Dehn Surgery and Related Topics in 3-Dimensional Topology

Dehn 手术和 3 维拓扑中的相关主题

• 批准号: 1309021
• 负责人: Cameron Gordon
• 金额: $ 14.52万
• 依托单位: University of Texas at Austin
• 依托单位国家: 美国
• 项目类别: Standard Grant
• 财政年份: 2013
• 资助国家: 美国
• 起止时间: 2013-08-15 至 2016-07-31
• 项目状态: 已结题
• 来源: https://www.nsf.gov/awardsearch/showAward?AWD_ID=1309021&HistoricalAwards=false
• 关键词: Dehn; Surgery; Related; Topics; Dimensional

The PI will investigate various problems in three-dimensional topology. Specific topics that will be addressed are: (1) Exceptional Dehn Filling, (2) Bridge Number, Heegaard Genus and Dehn Surgery, and (3) L-Spaces and Left-Orderability. The context of (1) is the desire to classify all hyperbolic three-manifolds with two non-hyperbolic Dehn fillings; the present emphasis will be on the case where one of the fillings is Seifert fibered and the distance between the fillings is at least 5. Project (2) will consider manifolds obtained by Dehn surgery on knots in the three-sphere, the aim being to find upper bounds on the Heegaard genus of the manifold and the bridge number of the dual knot. The focus of (3) is the conjecture that a prime rational homology three-sphere is an L-space if and only of its fundamental group is not left-orderable.Three-dimensional topology is the study of the large-scale structure of three-manifolds, abstract spaces that are locally like the ordinary space in which we live. As a result of Perelman's proof of the Geometrization Conjecture about ten years ago, we now have a very good picture of the qualitative nature of such spaces. Nevertheless, three-dimensional topology is extremely rich, with many different kinds of mathematics playing a role, and the proposed research will seek to further our understanding of various aspects of the subject. Specifically, (1) will study when the geometry of a three-manifold degenerates on having a certain simple space attached to it, (2) is part of the exploration of the fundamental relationship between three-manifolds and knots, and (3) will investigate a mysterious connection that appears to exist between two very different aspects of three-dimensional topology, one analytical, the other algebraic.

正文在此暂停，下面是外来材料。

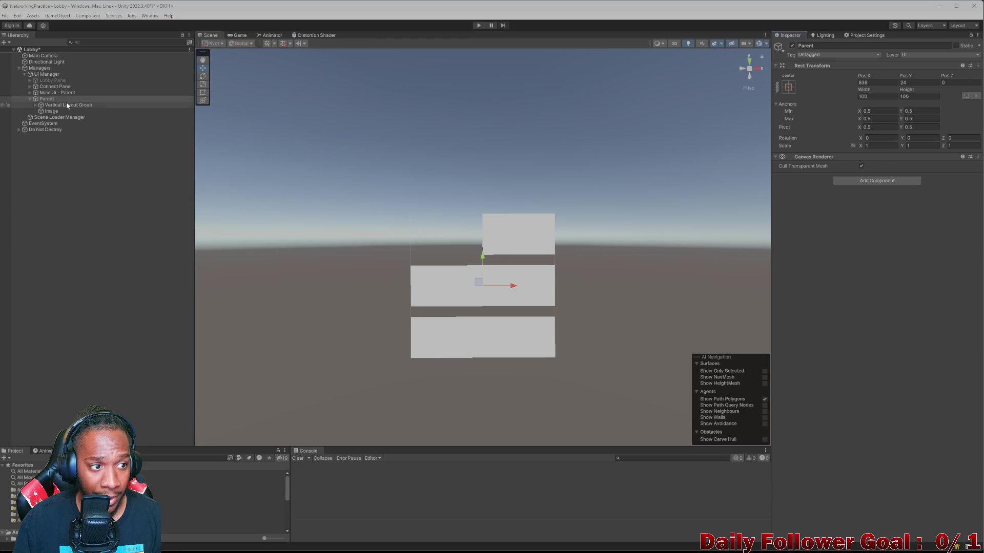
Step: Delete the Image child under Parent
{"action": "left_click", "coordinate": [53, 105]}
{"action": "left_click", "coordinate": [49, 98]}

PI将研究三维拓扑中的各种问题。将涉及的具体主题是：（1）异常Dehn填充，（2）桥数，Heegaard属和Dehn手术，（3）L-空间和左可序性。（1）的背景是希望对所有具有两个非双曲Dehn填充的双曲三流形进行分类;目前的重点将放在其中一个填充是塞弗特纤维且填充之间的距离至少为5的情况上。项目（2）将考虑通过Dehn手术在三球中的结上获得的流形，目的是找到流形的Heegaard亏格和对偶结的桥数的上界。（3）的重点是猜想一个素有理同调三球面是一个L-空间当且仅当它的基本群不是左序的。三维拓扑学是研究三维流形的大尺度结构的，三维流形是局部类似于我们所生活的普通空间的抽象空间。由于佩雷尔曼的证明的几何化猜想约十年前，我们现在有一个很好的图片定性性质的空间。尽管如此，三维拓扑学是非常丰富的，许多不同种类的数学发挥了作用，拟议的研究将寻求进一步我们对该主题的各个方面的理解。具体地说，（1）将研究当一个三维流形的几何在有一个特定的简单空间连接到它时退化，（2）是探索三维流形和结点之间的基本关系的一部分，（3）将研究一种神秘的联系，这种联系似乎存在于三维拓扑的两个非常不同的方面之间，一个是解析的，另一个是代数的。